History continues to repeat itself. Donald Trump received three million fewer votes than Hillary Clinton, and yet he rammed through a massive tax cut without the pretense of bipartisanship. Media reaction? Shoulder shrug. Which is why I blanche at the idea that a Van Jones asking a white working class voter to help him “understand” (an example Chua cites for the kind of outreach we need) makes any difference. It does not. As astute commentators have observed, the Republican party has drifted rightward, moving the center to what was once considered “the right” a generation ago, while members of the media demand that Democrats continue chasing compromise.

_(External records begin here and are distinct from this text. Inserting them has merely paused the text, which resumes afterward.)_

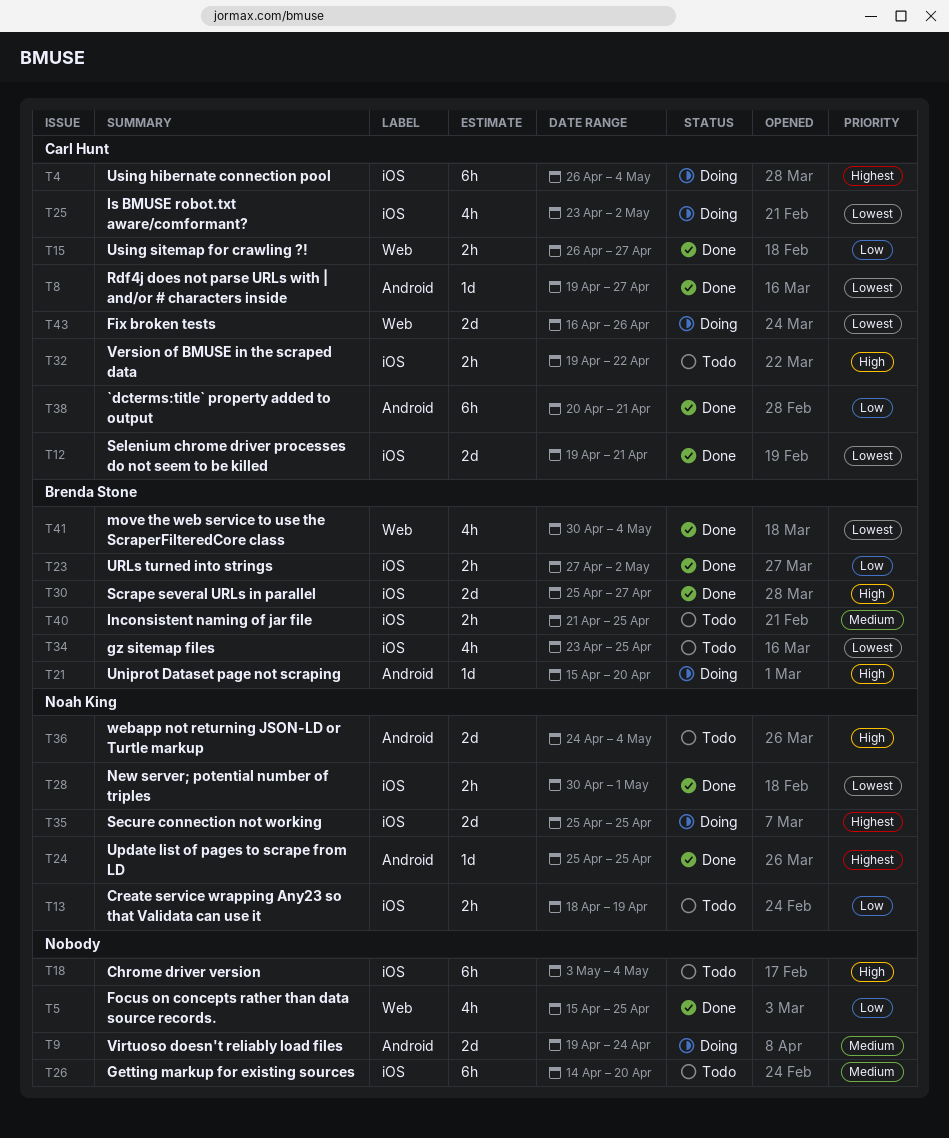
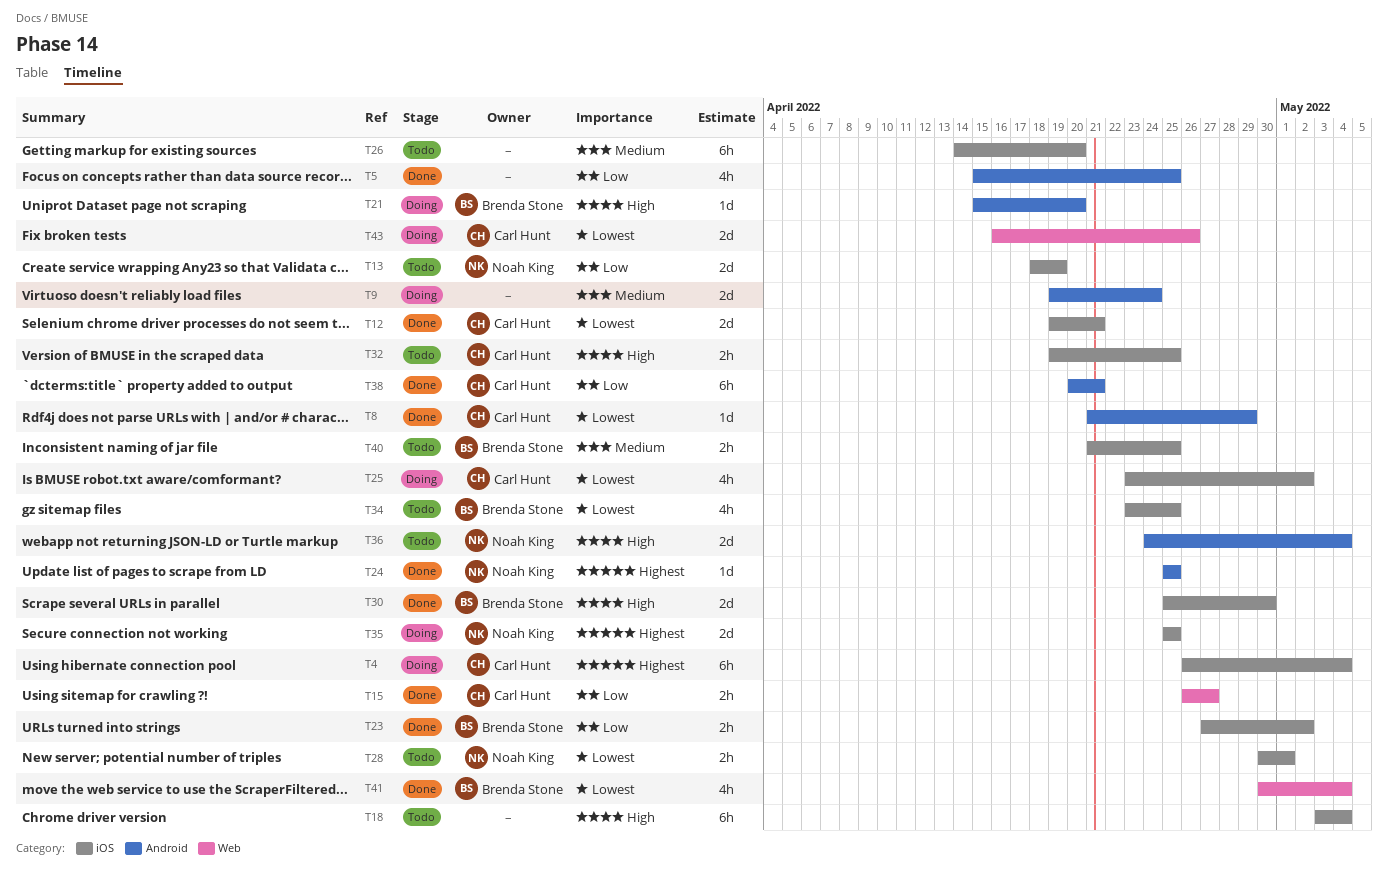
T5, label: Web -> Android
T8, start: Apr 19 -> Apr 21
T8, due: Apr 27 -> Apr 29
T13, estimate: 2h -> 2d
T28, status: Done -> Todo
T30, due: Apr 27 -> Apr 30
T32, due: Apr 22 -> Apr 25

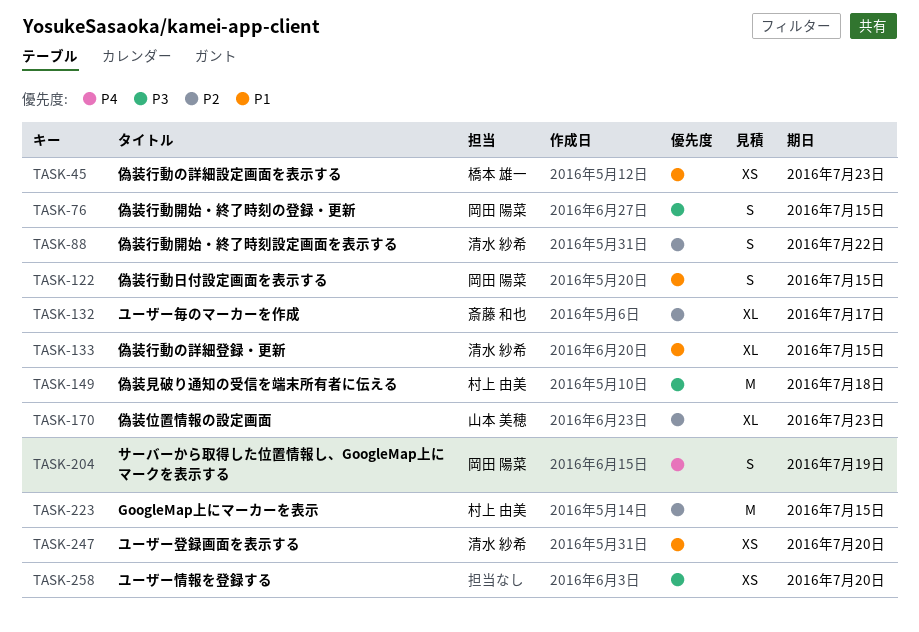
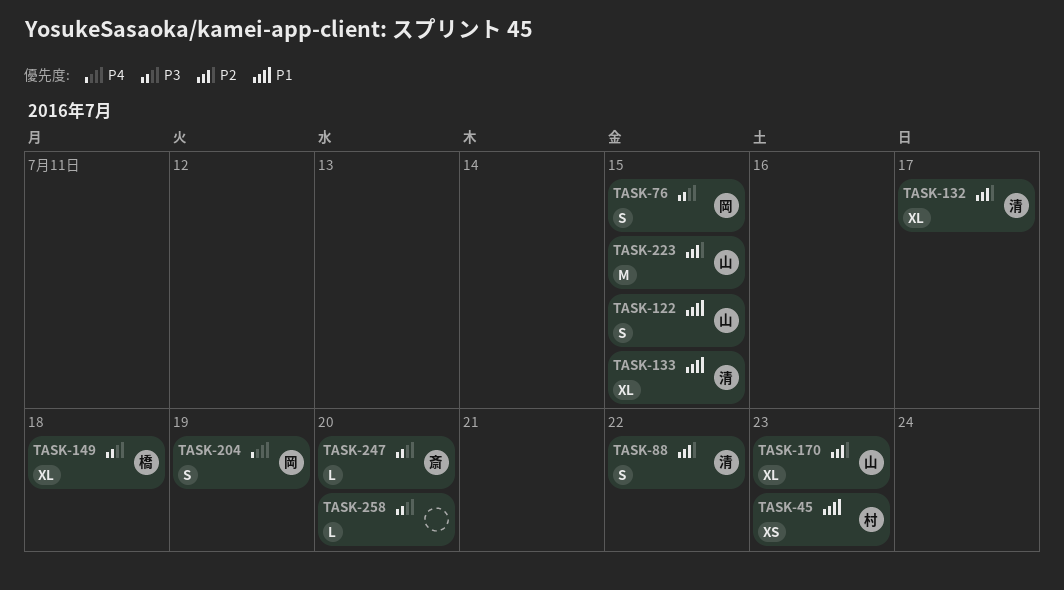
TASK-45, owner: 橋本 雄一 -> 村上 由美
TASK-122, owner: 岡田 陽菜 -> 山本 美穂
TASK-132, owner: 斎藤 和也 -> 清水 紗希
TASK-149, owner: 村上 由美 -> 橋本 雄一
TASK-149, estimate: M -> XL
TASK-223, owner: 村上 由美 -> 山本 美穂
TASK-247, owner: 清水 紗希 -> 斎藤 和也
TASK-247, priority: P1 -> P3
TASK-247, estimate: XS -> L
TASK-258, estimate: XS -> L

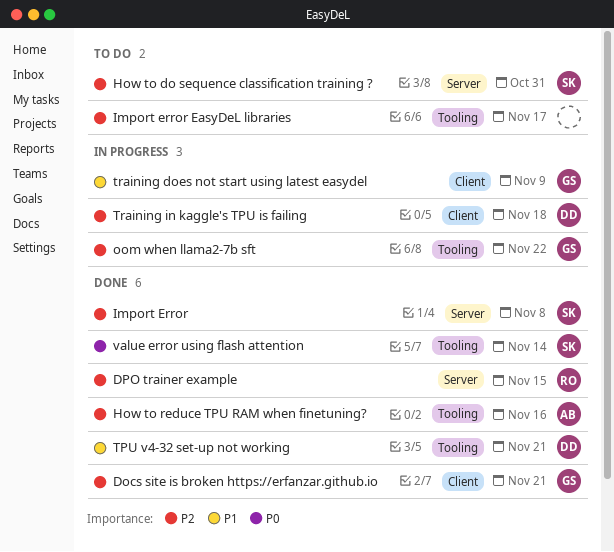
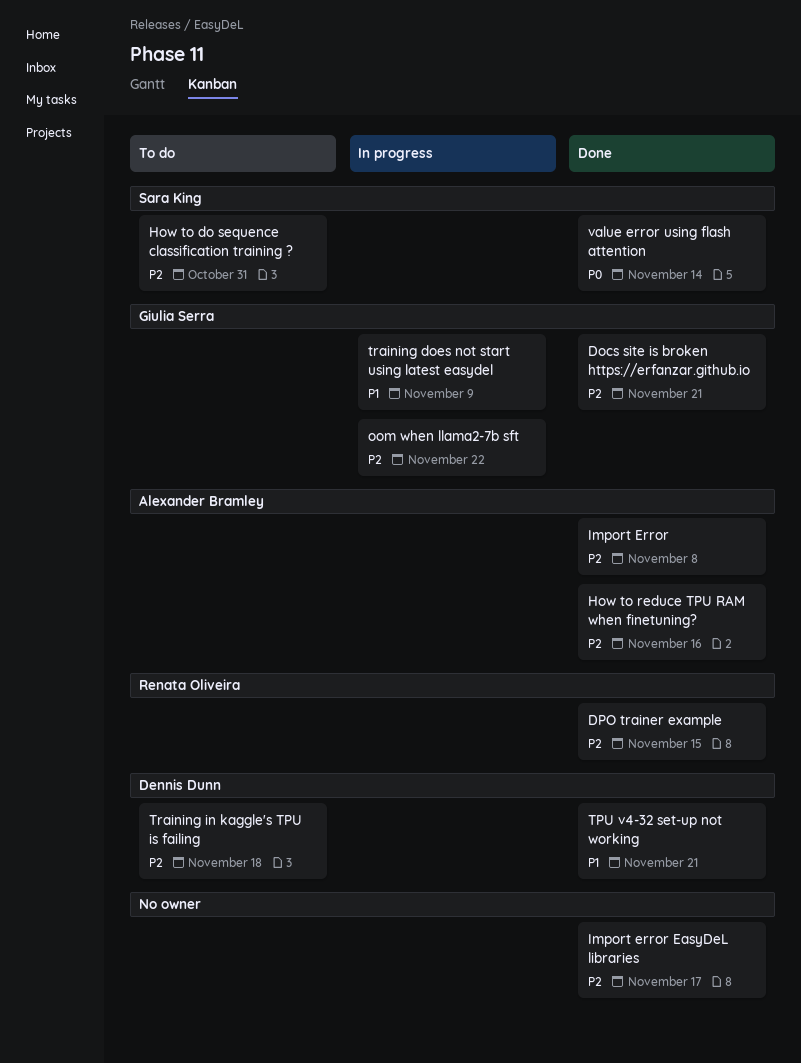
Import Error, owner: Sara King -> Alexander Bramley
Import error EasyDeL libraries, status: To do -> Done
Training in kaggle's TPU is failing, status: In progress -> To do

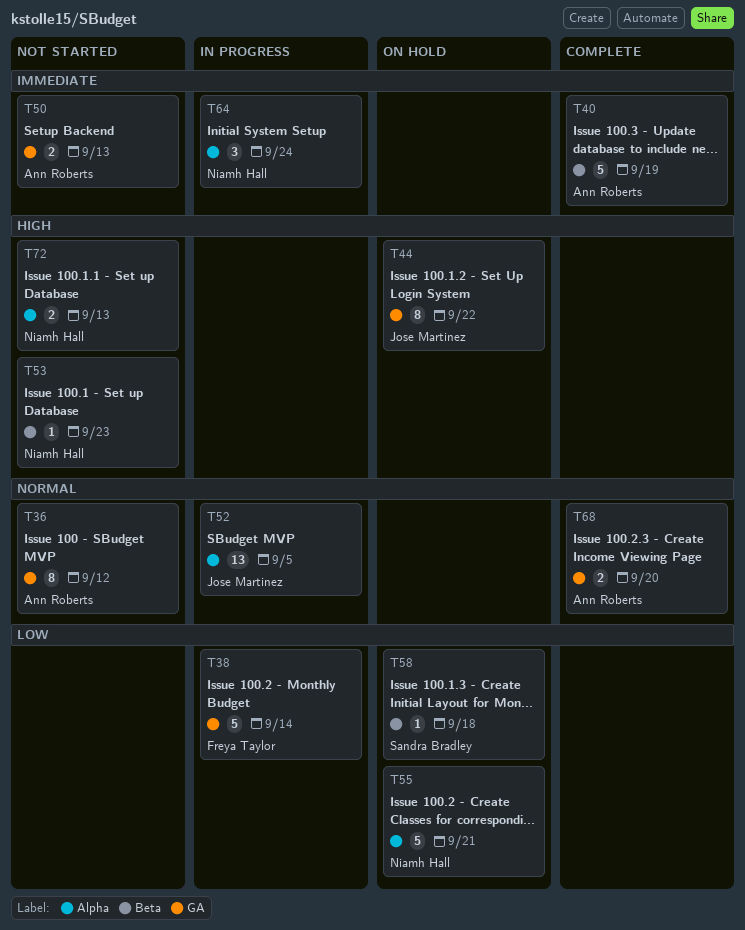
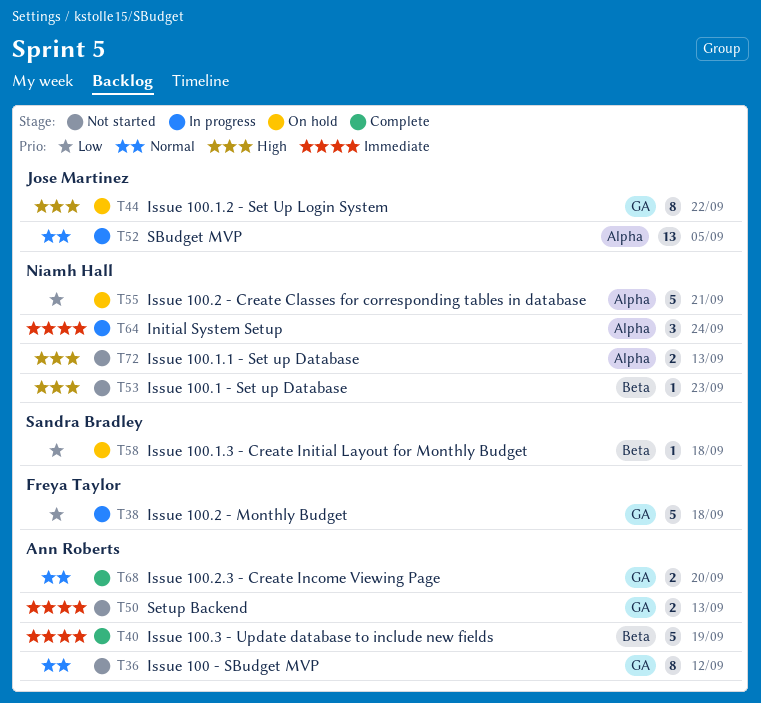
T38, due: Sep 14 -> Sep 18

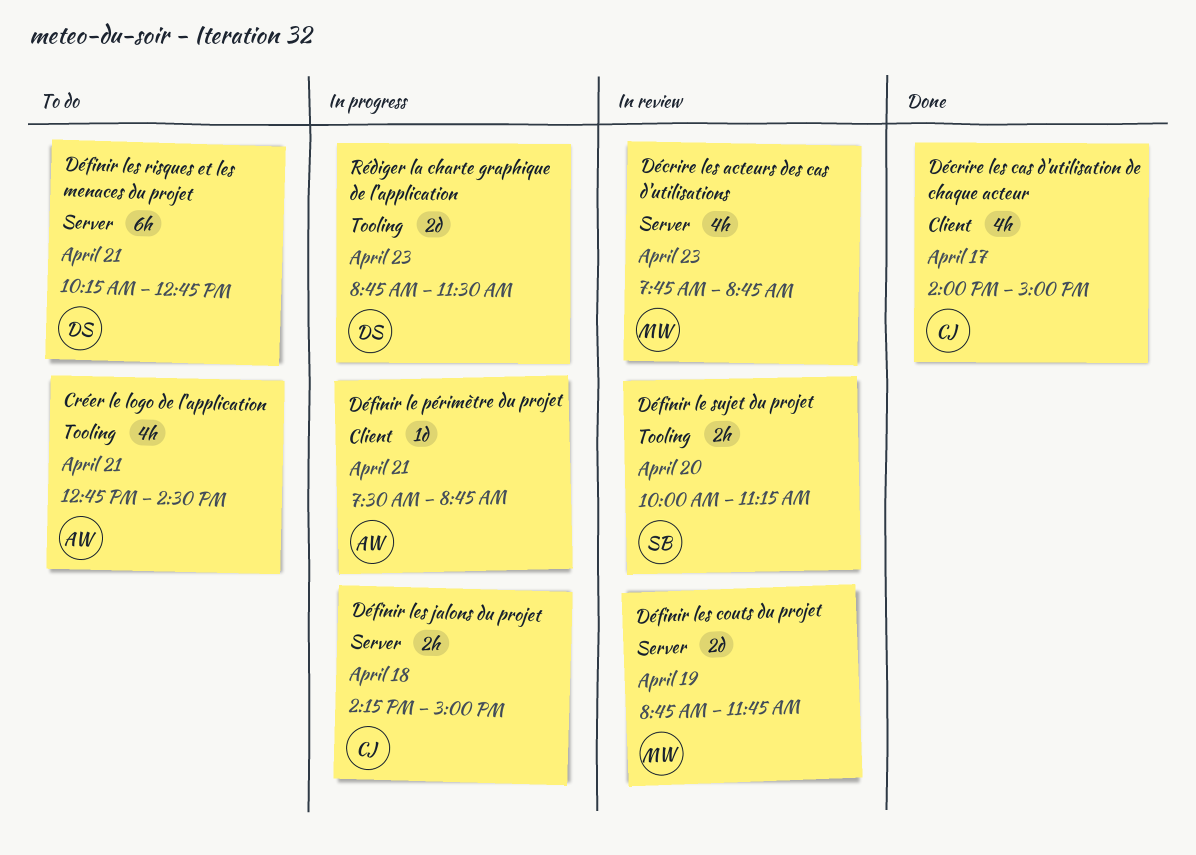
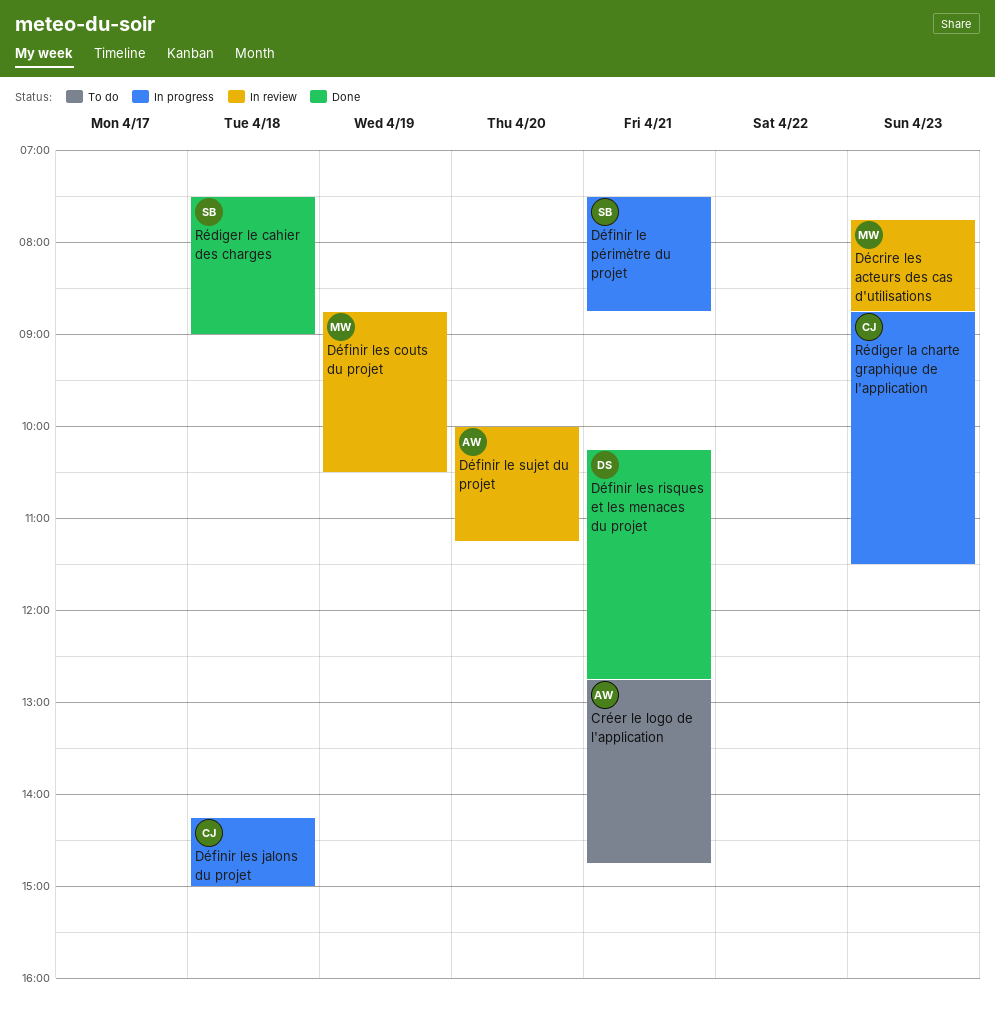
Créer le logo de l'application, ends: 14:30 -> 14:45
Décrire les cas d'utilisation de chaque acteur: present -> none
Définir le périmètre du projet, owner: AW -> SB
Définir le sujet du projet, owner: SB -> AW
Définir les couts du projet, ends: 11:45 -> 10:30
Définir les risques et les menaces du projet, status: To do -> Done
Rédiger la charte graphique de l'application, owner: DS -> CJ
Rédiger le cahier des charges: none -> present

It is a fallacy that writers like Chua refuse to acknowledge.
Another “tribe” Chua fails to discuss is the largest one in America - that group of people who don’t even bother voting. Presidential elections tend to be high water marks for voting in our country, yet barely half of all eligible voters bother to do so. To be sure, some states do better than others, but turnout in mid-term elections is usually below 40 percent and many state and local elections struggle to attract even a quarter of the electorate. Examining this phenomenon and why it persists would have been a far more valuable use of Chua’s time, but instead, there is pollyannish coda to her book citing the musical Hamilton and the fact it starred a multi-cultural cast of actors as a sign of our country’s future.
Regardless, the flaws extend further - on a myriad of topics, from raising taxes on the rich to enacting sensible gun reform, large majorities of the nation are in agreement, it is the politicians who are the stumbling blocks. In other words, the tribes are not nearly as at odds as books like this suggest, rather, it is elected officials - and largely Republican officials (and their donors) - who are a tribe apart. As the multibillionaire Warren Buffett has observed, the war that has been waged in America over the past 40 years, the tribe, if you will, that has routed the enemy is the wealthiest Americans, who have hoovered up more of our collective wealth than at any time in our nation’s history while simultaneously pitting everyone else against each other for the crumbs they have left behind. Had THAT book been written, and not some paint-by-numbers ramble about how red states and blue states talk past one another, it might have been worth reading.